— WORK REQUEST —
Would you print the records below from the first line through the line containing "GALEX has imaged", skipping the pictures?
★ ★ ★ ★ ★
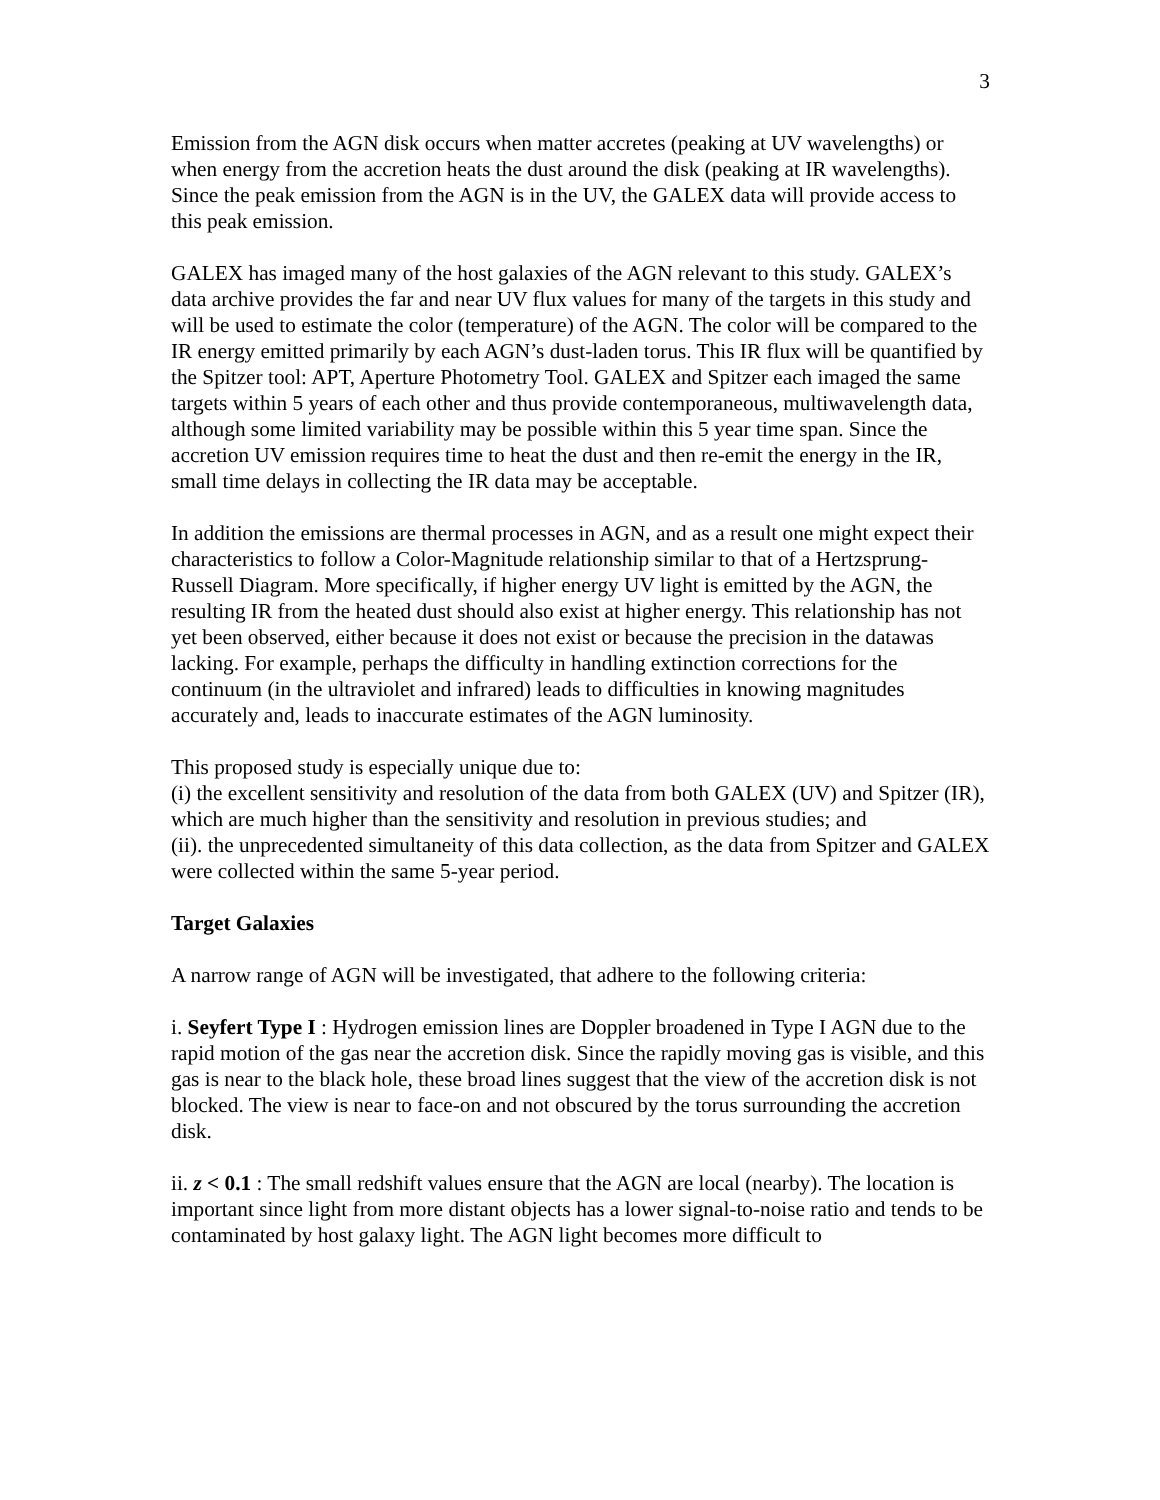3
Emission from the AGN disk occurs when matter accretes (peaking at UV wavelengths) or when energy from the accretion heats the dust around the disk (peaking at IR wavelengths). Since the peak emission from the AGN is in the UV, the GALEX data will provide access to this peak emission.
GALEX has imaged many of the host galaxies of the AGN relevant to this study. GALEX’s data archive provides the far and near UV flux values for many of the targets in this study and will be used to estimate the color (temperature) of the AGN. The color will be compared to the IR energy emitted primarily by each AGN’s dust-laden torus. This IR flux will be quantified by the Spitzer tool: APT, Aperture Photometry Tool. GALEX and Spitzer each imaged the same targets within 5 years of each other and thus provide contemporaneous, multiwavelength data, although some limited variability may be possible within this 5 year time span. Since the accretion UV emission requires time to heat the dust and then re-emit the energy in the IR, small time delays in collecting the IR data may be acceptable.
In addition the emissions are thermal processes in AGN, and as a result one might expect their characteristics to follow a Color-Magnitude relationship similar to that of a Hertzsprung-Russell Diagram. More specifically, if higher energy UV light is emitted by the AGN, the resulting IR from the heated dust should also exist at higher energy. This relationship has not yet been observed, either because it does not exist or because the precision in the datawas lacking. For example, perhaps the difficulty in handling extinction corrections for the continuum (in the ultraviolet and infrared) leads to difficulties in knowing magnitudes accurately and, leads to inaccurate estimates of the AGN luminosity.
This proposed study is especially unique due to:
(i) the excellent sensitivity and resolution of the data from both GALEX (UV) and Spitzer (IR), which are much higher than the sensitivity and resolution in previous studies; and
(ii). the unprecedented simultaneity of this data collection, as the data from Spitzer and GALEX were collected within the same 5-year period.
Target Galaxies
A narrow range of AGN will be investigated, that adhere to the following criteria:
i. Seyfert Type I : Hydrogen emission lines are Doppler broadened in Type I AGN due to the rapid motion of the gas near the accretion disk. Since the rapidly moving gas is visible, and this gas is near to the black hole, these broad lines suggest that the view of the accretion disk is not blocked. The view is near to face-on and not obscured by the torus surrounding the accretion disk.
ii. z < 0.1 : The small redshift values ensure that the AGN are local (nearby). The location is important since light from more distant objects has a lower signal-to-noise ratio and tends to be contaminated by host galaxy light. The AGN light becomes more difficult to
★ ★ ★ ★ ★
— EXERCISE RESPONSE —
3
Emission from the AGN disk occurs when matter accretes (peaking at UV wavelengths) or when energy from the accretion heats the dust around the disk (peaking at IR wavelengths). Since the peak emission from the AGN is in the UV, the GALEX data will provide access to this peak emission.
GALEX has imaged many of the host galaxies of the AGN relevant to this study. GALEX’s data archive provides the far and near UV flux values for many of the targets in this study and will be used to estimate the color (temperature) of the AGN. The color will be compared to the IR energy emitted primarily by each AGN’s dust-laden torus. This IR flux will be quantified by the Spitzer tool: APT, Aperture Photometry Tool. GALEX and Spitzer each imaged the same targets within 5 years of each other and thus provide contemporaneous, multiwavelength data, although some limited variability may be possible within this 5 year time span. Since the accretion UV emission requires time to heat the dust and then re-emit the energy in the IR, small time delays in collecting the IR data may be acceptable.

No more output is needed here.